→ **What the task requires**
Pull out every line of the entries that contains the string "everything", copying each line in full. Case counts.

→ **Available data**
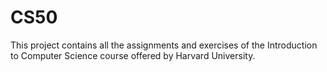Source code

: # CS50
This project contains all the assignments and exercises of the Introduction to Computer Science course offered by Harvard University.
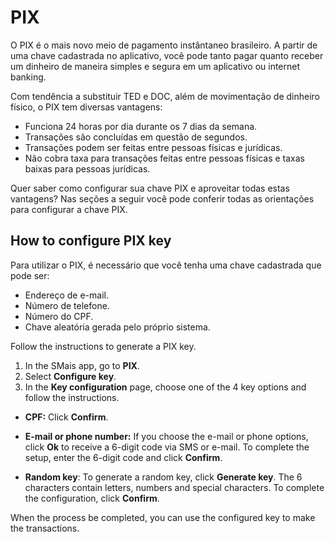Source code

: 
# PIX

O PIX é o mais novo meio de pagamento instântaneo brasileiro. A partir de uma chave cadastrada no aplicativo, você pode tanto pagar quanto receber um dinheiro de maneira simples e segura em um aplicativo ou internet banking.

Com tendência a substituir TED e DOC, além de movimentação de dinheiro físico, o PIX tem diversas vantagens:

- Funciona 24 horas por dia durante os 7 dias da semana. 
- Transações são concluídas em questão de segundos.
- Transações podem ser feitas entre pessoas físicas e jurídicas. 
- Não cobra taxa para transações feitas entre pessoas físicas e taxas baixas para pessoas jurídicas.

Quer saber como configurar sua chave PIX e aproveitar todas estas vantagens? Nas seções a seguir você pode conferir todas as orientações para configurar a chave PIX. 

## How to configure PIX key

Para utilizar o PIX, é necessário que você tenha uma chave cadastrada que pode ser:

- Endereço de e-mail.
- Número de telefone.
- Número do CPF.
- Chave aleatória gerada pelo próprio sistema.

Follow the instructions to generate a PIX key.

1. In the SMais app, go to **PIX**.
3. Select **Configure key**.
4. In the **Key configuration** page, choose one of the 4 key options and follow the instructions.
- **CPF:** Click **Confirm**.

- **E-mail or phone number:** If you choose the e-mail or phone options, click **Ok** to receive a 6-digit code via SMS or e-mail. To complete the setup, enter the 6-digit code and click **Confirm**.

- **Random key**: To generate a random key, click **Generate key**. The 6 characters contain letters, numbers and special characters. To complete the configuration, click **Confirm**. 

When the process be completed, you can use the configured key to make the transactions.


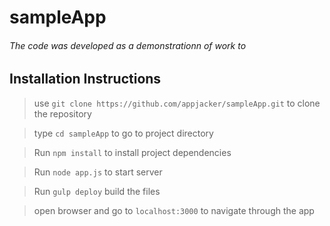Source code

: # sampleApp

###### The code was developed as a demonstrationn of work to 

## Installation Instructions

> use `git clone https://github.com/appjacker/sampleApp.git` to clone the repository

> type `cd sampleApp` to go to project directory

> Run `npm install` to install project dependencies

> Run `node app.js` to start server

> Run `gulp deploy` build the files

> open browser and go to `localhost:3000` to navigate through the app
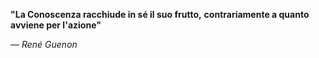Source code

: **"La Conoscenza racchiude in sé il suo frutto,**
**contrariamente a quanto avviene per l'azione"**

— _René Guenon_
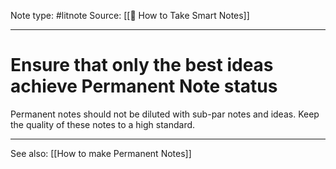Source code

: Note type: #litnote
Source: [[📖 How to Take Smart Notes]]

---
# Ensure that only the best ideas achieve Permanent Note status
Permanent notes should not be diluted with sub-par notes and ideas. Keep the quality of these notes to a high standard.

---
See also:
[[How to make Permanent Notes]]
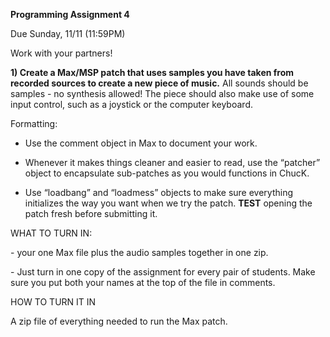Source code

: **Programming Assignment 4**

Due Sunday, 11/11 (11:59PM)

Work with your partners!

**1) Create a Max/MSP patch that uses samples you have taken from
recorded sources to create a new piece of music.** All sounds should be
samples - no synthesis allowed! The piece should also make use of some
input control, such as a joystick or the computer keyboard.

Formatting:

-   Use the comment object in Max to document your work.

-   Whenever it makes things cleaner and easier to read, use the
    “patcher” object to encapsulate sub-patches as you would functions
    in ChucK.

-   Use “loadbang” and “loadmess” objects to make sure everything
    initializes the way you want when we try the patch. **TEST** opening
    the patch fresh before submitting it.

WHAT TO TURN IN:

\- your one Max file plus the audio samples together in one zip.

\- Just turn in one copy of the assignment for every pair of students.
Make sure you put both your names at the top of the file in comments.

HOW TO TURN IT IN

A zip file of everything needed to run the Max patch.
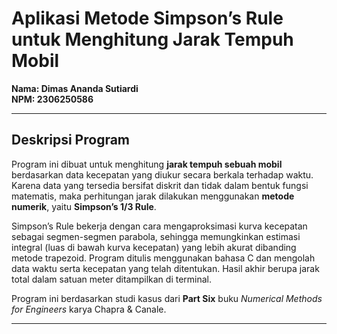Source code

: # Aplikasi Metode Simpson’s Rule untuk Menghitung Jarak Tempuh Mobil


**Nama: Dimas Ananda Sutiardi**  
**NPM: 2306250586**

---

##  Deskripsi Program

Program ini dibuat untuk menghitung **jarak tempuh sebuah mobil** berdasarkan data kecepatan yang diukur secara berkala terhadap waktu. Karena data yang tersedia bersifat diskrit dan tidak dalam bentuk fungsi matematis, maka perhitungan jarak dilakukan menggunakan **metode numerik**, yaitu **Simpson’s 1/3 Rule**.

Simpson’s Rule bekerja dengan cara mengaproksimasi kurva kecepatan sebagai segmen-segmen parabola, sehingga memungkinkan estimasi integral (luas di bawah kurva kecepatan) yang lebih akurat dibanding metode trapezoid. Program ditulis menggunakan bahasa C dan mengolah data waktu serta kecepatan yang telah ditentukan. Hasil akhir berupa jarak total dalam satuan meter ditampilkan di terminal.

Program ini  berdasarkan studi kasus dari **Part Six** buku *Numerical Methods for Engineers* karya Chapra & Canale.

---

→ **Expected output**
-   Use “loadbang” and “loadmess” objects to make sure everything
A zip file of everything needed to run the Max patch.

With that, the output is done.